Die für Mittwoch geplante Anhörung des Geldhauses werde verschoben, teilte die New Yorker Behörde mit. Bei der Vorladung sollte über die gefährdete StanChart-Bankenlizenz in den USA entschieden werden. Ohne Zulassung hätte StanChart keinen direkten Zugang mehr zum US-Finanzmarkt.

Wie eine «Schurken»-Bank agiert?

Die Aufsichtsbehörde wirft Standard Chartered vor, fast zehn Jahre lang trotz Sanktionen Geschäfte mit dem Iran abgewickelt zu haben. Die Rede ist von einem Gesamtvolumen von mindestens 250 Milliarden Dollar. StanChart habe wie eine «Schurken»-Bank agiert und das US-Finanzsystem für Terroristen und Drogenhändler geöffnet.

Die Bank, lange Zeit eines der Vorzeigehäuser der Branche, erklärte daraufhin, dass sie sich nichts vorzuwerfen habe. StanChart ist die dritte britische Grossbank, die sich die US-Behörden vorknöpfen.

Auch HSBC droht Milliardenstrafe

Erst musste Barclays wegen Zins-Manipulationen eine Geldstrafe über eine halbe Milliarde Dollar zahlen. Dann bekam die Konkurrentin HSBC wegen laxer Geldwäsche-Kontrollen eine schallende Ohrfeige vom US-Senat. Auch hier droht eine Milliardenstrafe.

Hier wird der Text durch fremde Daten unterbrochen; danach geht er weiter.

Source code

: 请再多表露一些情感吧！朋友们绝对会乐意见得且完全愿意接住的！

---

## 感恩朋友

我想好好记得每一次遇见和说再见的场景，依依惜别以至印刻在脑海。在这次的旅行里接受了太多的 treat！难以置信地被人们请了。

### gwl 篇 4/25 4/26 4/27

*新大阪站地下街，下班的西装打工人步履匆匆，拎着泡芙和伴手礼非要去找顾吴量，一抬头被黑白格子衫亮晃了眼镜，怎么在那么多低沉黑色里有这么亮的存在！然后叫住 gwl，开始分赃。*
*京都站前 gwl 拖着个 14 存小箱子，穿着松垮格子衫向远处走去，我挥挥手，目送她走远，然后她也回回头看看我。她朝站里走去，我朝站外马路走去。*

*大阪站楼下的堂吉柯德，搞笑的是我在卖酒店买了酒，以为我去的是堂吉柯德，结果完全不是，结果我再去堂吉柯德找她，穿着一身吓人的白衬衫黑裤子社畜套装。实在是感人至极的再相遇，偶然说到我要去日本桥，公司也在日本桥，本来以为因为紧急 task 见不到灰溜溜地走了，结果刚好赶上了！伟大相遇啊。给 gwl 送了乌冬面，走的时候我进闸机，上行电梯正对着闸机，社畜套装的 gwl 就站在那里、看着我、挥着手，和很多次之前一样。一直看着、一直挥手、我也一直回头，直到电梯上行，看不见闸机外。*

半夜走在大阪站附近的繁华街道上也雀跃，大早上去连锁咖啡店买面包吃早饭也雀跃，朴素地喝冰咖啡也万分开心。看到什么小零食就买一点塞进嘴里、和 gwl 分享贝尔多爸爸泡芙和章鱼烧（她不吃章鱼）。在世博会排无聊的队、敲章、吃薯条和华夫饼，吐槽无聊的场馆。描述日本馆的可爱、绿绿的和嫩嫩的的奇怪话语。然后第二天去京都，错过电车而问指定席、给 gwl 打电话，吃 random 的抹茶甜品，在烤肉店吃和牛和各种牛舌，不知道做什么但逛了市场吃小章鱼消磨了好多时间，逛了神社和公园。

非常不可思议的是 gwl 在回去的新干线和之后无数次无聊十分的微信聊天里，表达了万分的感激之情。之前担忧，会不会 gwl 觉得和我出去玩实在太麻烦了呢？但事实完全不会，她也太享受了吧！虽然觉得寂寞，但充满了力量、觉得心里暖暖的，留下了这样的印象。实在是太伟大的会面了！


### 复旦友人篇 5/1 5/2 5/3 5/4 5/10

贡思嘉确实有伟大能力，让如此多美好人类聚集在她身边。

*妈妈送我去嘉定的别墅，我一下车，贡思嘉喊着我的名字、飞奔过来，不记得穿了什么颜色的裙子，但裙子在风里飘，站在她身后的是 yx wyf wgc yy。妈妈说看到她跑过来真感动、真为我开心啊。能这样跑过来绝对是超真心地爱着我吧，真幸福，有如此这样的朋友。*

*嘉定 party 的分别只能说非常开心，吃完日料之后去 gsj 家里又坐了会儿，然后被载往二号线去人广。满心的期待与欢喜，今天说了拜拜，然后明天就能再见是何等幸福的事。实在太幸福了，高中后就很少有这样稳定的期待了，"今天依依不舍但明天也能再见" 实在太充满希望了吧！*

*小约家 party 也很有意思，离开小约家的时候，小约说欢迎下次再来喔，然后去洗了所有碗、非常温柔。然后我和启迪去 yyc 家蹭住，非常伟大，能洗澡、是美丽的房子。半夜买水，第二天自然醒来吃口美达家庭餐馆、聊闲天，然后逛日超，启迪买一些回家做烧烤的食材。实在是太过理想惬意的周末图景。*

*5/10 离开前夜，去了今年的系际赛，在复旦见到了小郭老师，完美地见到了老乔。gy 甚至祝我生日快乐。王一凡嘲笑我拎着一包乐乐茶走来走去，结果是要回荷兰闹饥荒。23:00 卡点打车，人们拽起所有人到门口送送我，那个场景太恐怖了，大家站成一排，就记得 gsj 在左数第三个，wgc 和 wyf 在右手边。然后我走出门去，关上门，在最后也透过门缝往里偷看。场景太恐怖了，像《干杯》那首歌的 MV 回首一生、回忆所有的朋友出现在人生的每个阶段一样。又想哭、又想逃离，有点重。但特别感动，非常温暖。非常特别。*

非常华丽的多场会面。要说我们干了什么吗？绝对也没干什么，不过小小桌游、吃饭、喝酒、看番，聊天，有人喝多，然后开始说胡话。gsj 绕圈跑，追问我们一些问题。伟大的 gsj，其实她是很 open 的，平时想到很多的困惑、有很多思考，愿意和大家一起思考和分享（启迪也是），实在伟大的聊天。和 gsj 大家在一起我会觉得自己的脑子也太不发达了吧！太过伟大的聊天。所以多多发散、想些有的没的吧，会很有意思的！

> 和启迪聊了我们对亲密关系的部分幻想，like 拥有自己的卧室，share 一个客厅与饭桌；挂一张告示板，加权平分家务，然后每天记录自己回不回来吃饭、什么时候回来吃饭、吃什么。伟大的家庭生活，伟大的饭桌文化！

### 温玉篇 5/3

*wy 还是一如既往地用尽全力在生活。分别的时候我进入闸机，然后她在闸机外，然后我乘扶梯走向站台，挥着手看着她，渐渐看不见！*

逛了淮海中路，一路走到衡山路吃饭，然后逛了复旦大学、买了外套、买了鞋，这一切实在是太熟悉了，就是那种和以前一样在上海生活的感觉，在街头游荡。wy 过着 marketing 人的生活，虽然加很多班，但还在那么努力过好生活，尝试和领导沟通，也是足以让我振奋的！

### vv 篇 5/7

An der Börse war eine Einigung zwischen StanChart und der DFS erwartet worden. Dies trieb den Aktiekurs der Bank in London um 2,7 Prozent in die Höhe. Nach Bekanntwerden der Vorwürfe vergangene Woche war das Papier um ein Viertel eingebrochen, binnen weniger Stunden verlor das Institut 17 Milliarden Dollar an Börsenwert.